This study describes a methodology for semantic harmonization of health information, and the implementation for obtaining an OMOP CDM repository for COVID-19 from two tertiary hospitals with heterogeneous technical and organizational EHR characteristics. Both approaches, adapted to the particular requirements of each organization, are based on the use of the DCM paradigm to harmonize health information with full meaning and context, and with the modeling flexibility needed to represent the richness of the source EHRs. The DCM-based standard used was EN/ISO 13606 [7], due to its previous adoption by the Spanish Ministry of Health, as well as by H12O and HCB [15, 16, 20, 21, 29, 30]. Other standards based on or inspired by DCM were analyzed for use in this point of the methodology regarding the modeling of domain concepts. On the one hand, openEHR allows equivalent modeling and formalization of information, with EHR persistence purpose, because it is based on the same dual modeling principles as EN/ISO 13606 [6]. Thus, thanks to the compatibility between standards based on the DCM paradigm [10], and due to the recent adoption of openEHR in the Spanish National Health System [50], the conversion of 13606 archetypes to the openEHR specification was performed, allowing subsequent archetype-based data storage and querying [28]. On the other hand, the HL7 FHIR standard provides a useful solution for agile exchange across basic information resources, but without the modeling flexibility needed to build multipurpose information objects [51]. Therefore, HL7 FHIR is proposed, not as the specification for flexible modeling of clinical knowledge, but as output to be obtained, as has been OMOP CDM in this study, from common clinical archetypes for exchange purposes [52].

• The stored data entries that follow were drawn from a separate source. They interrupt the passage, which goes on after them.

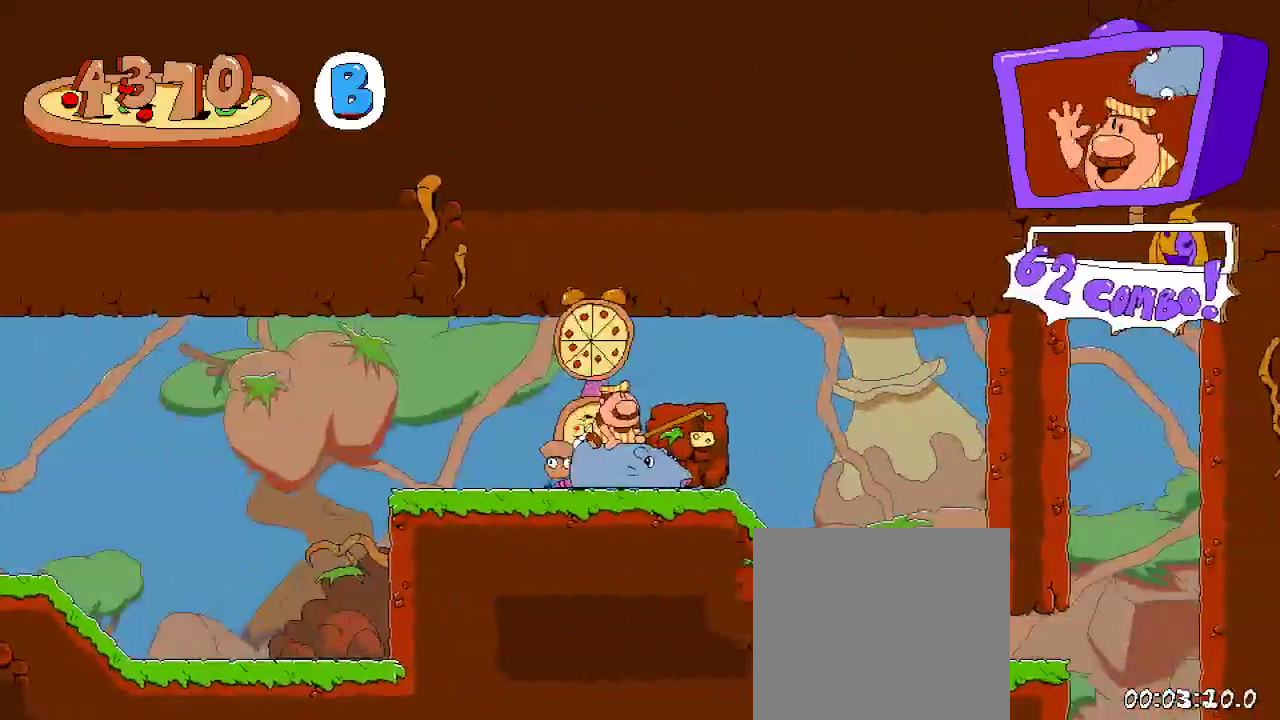
{"dt_ms": 500, "buttons": ["R2", "DPAD_DOWN", "DPAD_RIGHT"], "left_stick": "center", "right_stick": "center", "events": [[200, "X", "down"], [267, "X", "up"], [300, "DPAD_DOWN", "down"]]}
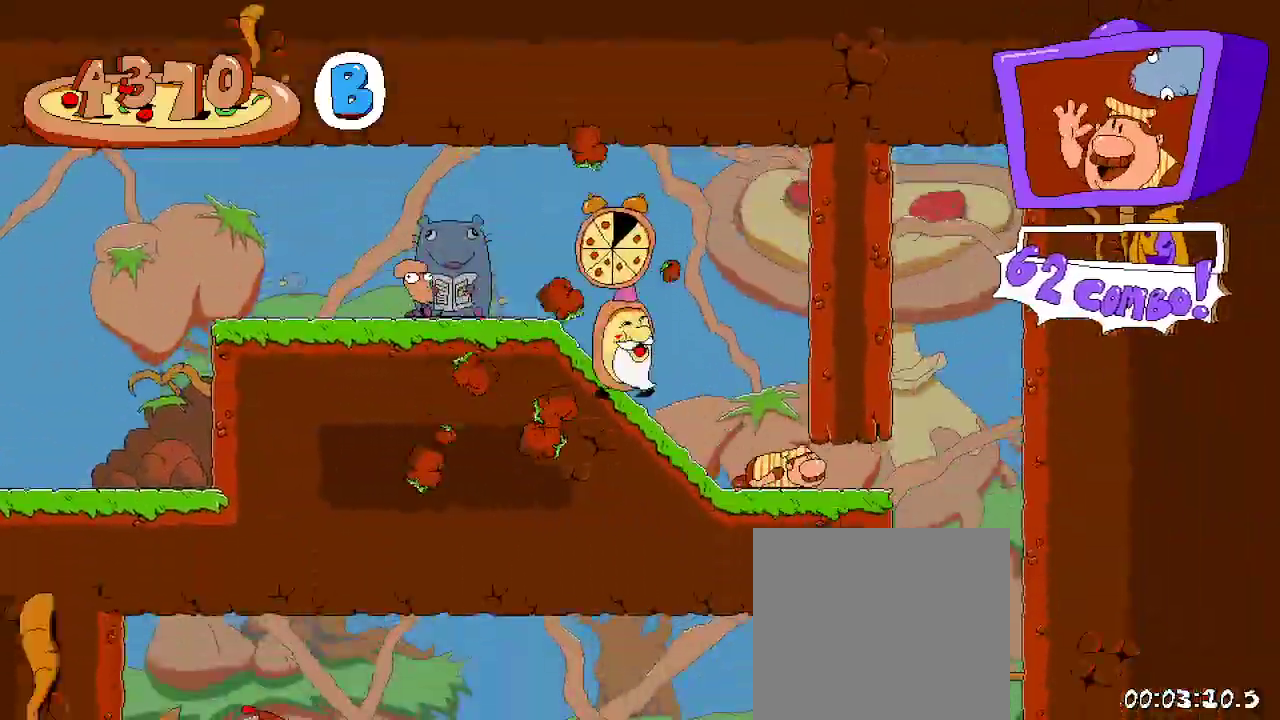
{"dt_ms": 500, "buttons": ["R2", "DPAD_LEFT"], "left_stick": "center", "right_stick": "center", "events": [[200, "DPAD_DOWN", "up"], [200, "DPAD_RIGHT", "up"], [467, "DPAD_LEFT", "down"]]}
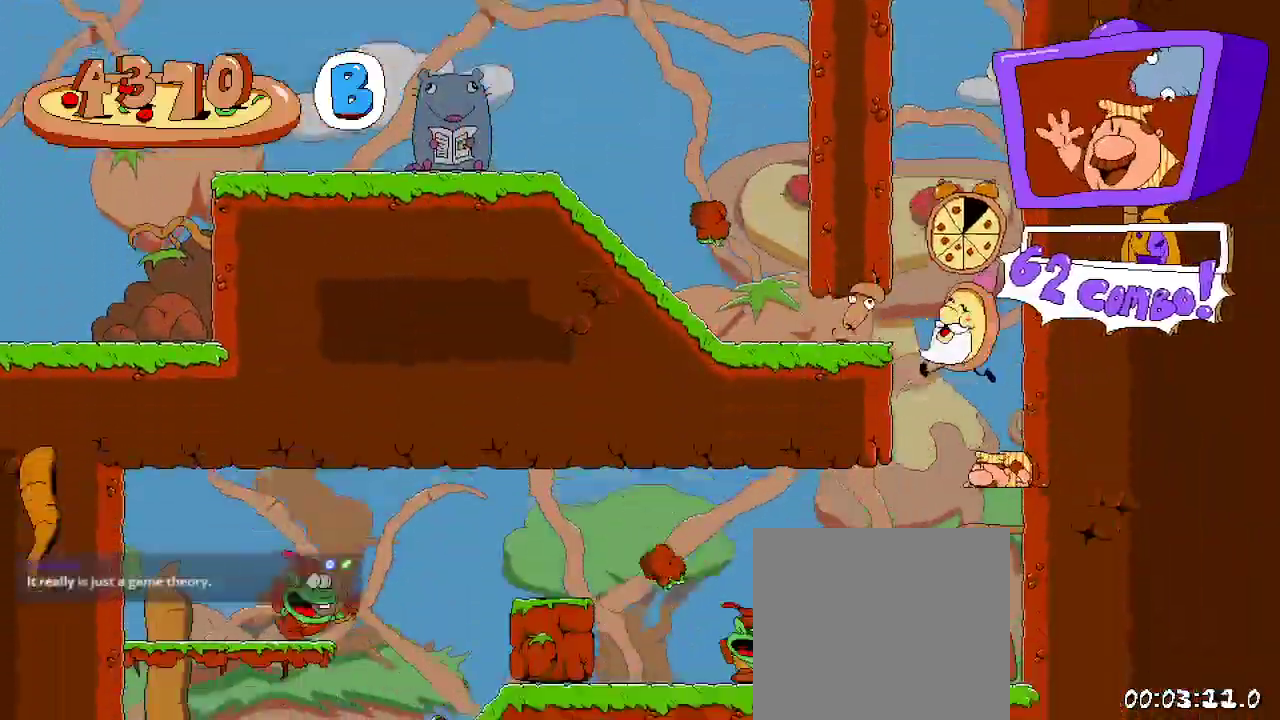
{"dt_ms": 500, "buttons": ["X", "R2", "DPAD_LEFT"], "left_stick": "center", "right_stick": "center", "events": [[433, "X", "down"]]}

The conversion process to OMOP CDM format, structure and standard terminologies, was performed from the common set of clinical archetypes. In comparison with previous work on the implementation of OMOP CDM repositories [11], this study proposes an innovative method for obtaining data from a multi-purpose, detailed and standard specification of health information objects, thus avoiding building ad-hoc processes from local EHR data models. Therefore, the correspondences between each data element of the archetypes with the fields of the OMOP CDM tables were defined, as well as the necessary terminological mappings between each organization's adopted codifications and those defined by OMOP CDM [53]. First, this method allowed centralizing the definition and maintenance of the conversions between the two data specifications, with governance capacity in the evolution of the archetypes [17], independent on the release of new versions of OMOP CDM or updates in the commercial applications that make up the EHR. On the other hand, the process is applicable to other exchange or persistence specifications for secondary use since the multipurpose design approach of the clinical archetypes allows for full-meaning conversion of persisted data to, e.g., the i2b2 model and REDCap databases [54, 55]. Finally, the publication of the archetype catalog allows them to be adopted by other healthcare organizations as an intermediate resource to obtain any specific data format avoiding the complexity of their local EHR models. This is especially valuable in Spain, a country where health information governance is decentralized to its 18 regions [22].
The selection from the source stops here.